The four best days of the year for a sports fan — what traditionalists still view as the first and second rounds of the NCAA Division I men’s basketball tournament, even if they are now officially the second and third rounds in the expanded 68-team field — got even better this year, when the NCAA’s new television deal ensured every game would be shown in its entirety on either CBS, TBS, TNT or TruTV.
The first real weekend of the NCAA Tournament — which got underway in classic fashion this afternoon, Thursday, March 17, with three last-second finishes among the first four games — can be a good one for ticket brokers, too. Though, for a variety of reasons, it is not quite on the scale of other major sporting events such as the Super Bowl and the World Series.
Hundreds of thousands of seats will be filled this weekend at eight arenas nationwide, but relatively few of those tickets are available. According to TheStreet.com, only 30 percent of NCAA Tournament tickets are sold to the public. The rest are distributed to the schools, the host cities and the NCAA staff and its corporate sponsors.
In addition, the NCAA strongly discourages fans from purchasing tickets from anyone other than the host or participating schools, the NCAA’s official website or PrimeSport, the NCAA’s hospitality partner — even though, according to TheStreet.com, StubHub.com is the official ticket reseller of 22 NCAA Tournament teams.
While the NCAA declares that those who buy tickets from unaffiliated sellers could be subjected to “government regulations, ordinances or laws, and possible prosecution,” Notre Dame — one of those schools which has a contract with StubHub.com — goes a step further. Any Fighting Irish season ticket holder who sells his NCAA Tournament tickets for more than face value, to a ticket broker who sells them for more than face value or sells his tickets as part of a travel package will have his tickets taken away for five years.
The NCAA can also help or hurt brokers with the placement of the teams in each of the eight sub-regionals, or, as they are commonly called, “pods.” If there are local teams in a pod, the prices will likely be higher on the secondary market than if a pod serves as a true neutral site.

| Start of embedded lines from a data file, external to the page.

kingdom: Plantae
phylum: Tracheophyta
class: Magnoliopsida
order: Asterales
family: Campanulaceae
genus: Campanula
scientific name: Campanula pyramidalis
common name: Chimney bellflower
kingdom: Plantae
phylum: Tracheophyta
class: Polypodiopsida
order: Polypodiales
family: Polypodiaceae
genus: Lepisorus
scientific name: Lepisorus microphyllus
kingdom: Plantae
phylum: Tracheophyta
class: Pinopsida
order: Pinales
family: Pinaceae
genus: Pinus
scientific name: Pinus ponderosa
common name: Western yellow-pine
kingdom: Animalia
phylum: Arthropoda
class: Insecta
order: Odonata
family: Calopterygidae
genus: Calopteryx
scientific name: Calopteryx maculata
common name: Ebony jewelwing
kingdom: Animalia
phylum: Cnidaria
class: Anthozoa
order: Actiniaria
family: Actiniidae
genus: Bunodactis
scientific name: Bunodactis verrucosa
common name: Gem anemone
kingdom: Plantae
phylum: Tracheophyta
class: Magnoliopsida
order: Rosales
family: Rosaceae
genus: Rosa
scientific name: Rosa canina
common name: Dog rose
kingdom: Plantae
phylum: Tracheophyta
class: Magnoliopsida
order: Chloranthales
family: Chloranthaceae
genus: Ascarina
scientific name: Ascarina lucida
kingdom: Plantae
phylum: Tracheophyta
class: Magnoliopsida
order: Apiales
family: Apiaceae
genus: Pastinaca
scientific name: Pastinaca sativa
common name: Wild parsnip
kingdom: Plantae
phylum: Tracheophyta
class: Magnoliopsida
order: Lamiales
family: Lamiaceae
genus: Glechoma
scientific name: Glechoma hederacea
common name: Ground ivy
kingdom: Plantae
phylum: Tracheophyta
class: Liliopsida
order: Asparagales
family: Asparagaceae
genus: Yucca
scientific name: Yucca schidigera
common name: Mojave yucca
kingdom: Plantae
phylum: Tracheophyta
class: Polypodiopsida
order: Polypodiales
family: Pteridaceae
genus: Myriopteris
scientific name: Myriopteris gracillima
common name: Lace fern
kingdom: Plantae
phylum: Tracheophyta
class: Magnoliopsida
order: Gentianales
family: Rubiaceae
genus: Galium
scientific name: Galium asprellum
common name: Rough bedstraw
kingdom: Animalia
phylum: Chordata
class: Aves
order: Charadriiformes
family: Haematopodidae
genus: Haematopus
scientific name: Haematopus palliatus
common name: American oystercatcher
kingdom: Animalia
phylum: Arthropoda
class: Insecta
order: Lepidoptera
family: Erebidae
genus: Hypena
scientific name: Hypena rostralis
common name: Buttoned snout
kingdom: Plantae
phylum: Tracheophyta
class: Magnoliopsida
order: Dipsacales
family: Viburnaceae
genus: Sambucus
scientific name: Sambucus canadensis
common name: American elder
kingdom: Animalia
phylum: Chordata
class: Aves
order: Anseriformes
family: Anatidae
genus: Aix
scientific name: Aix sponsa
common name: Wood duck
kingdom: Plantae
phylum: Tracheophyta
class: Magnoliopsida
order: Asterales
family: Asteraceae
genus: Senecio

For instance, the Charlotte pod this weekend features both Duke and North Carolina, each of whom have rabid fan bases that will travel anywhere to see the Blue Devils and Tar Heels, never mind an in-state destination. According to figures provided by StubHub.com to Forbes.com, the average ticket price to a set of games at the Charlotte pod as of Friday, March 11 was $108, the second-cheapest price behind only Tampa. But with Duke and North Carolina — as well as Georgia and Tennessee — in the pod, those prices soared to $226 as of Wednesday, March 16, just shy of the average second- and third-round resale price of $228.
The most expensive pod, as of Wednesday, was Tulsa ($259), where Big XII rivals Kansas and Texas were placed along with perennial NCAA Tournament teams Arizona and Illinois. The pod that experienced the smallest price increase between March 11 and March 16 was Denver, which hosted the battle of Kentucky this afternoon between Morehead State and Louisville before similarly far-flung Vanderbilt and Richmond battled in the second game.
However, the local team theory doesn’t always apply: The least-expensive pod was Tampa ($196), which featured Florida as well as West Virginia, Clemson and Kentucky.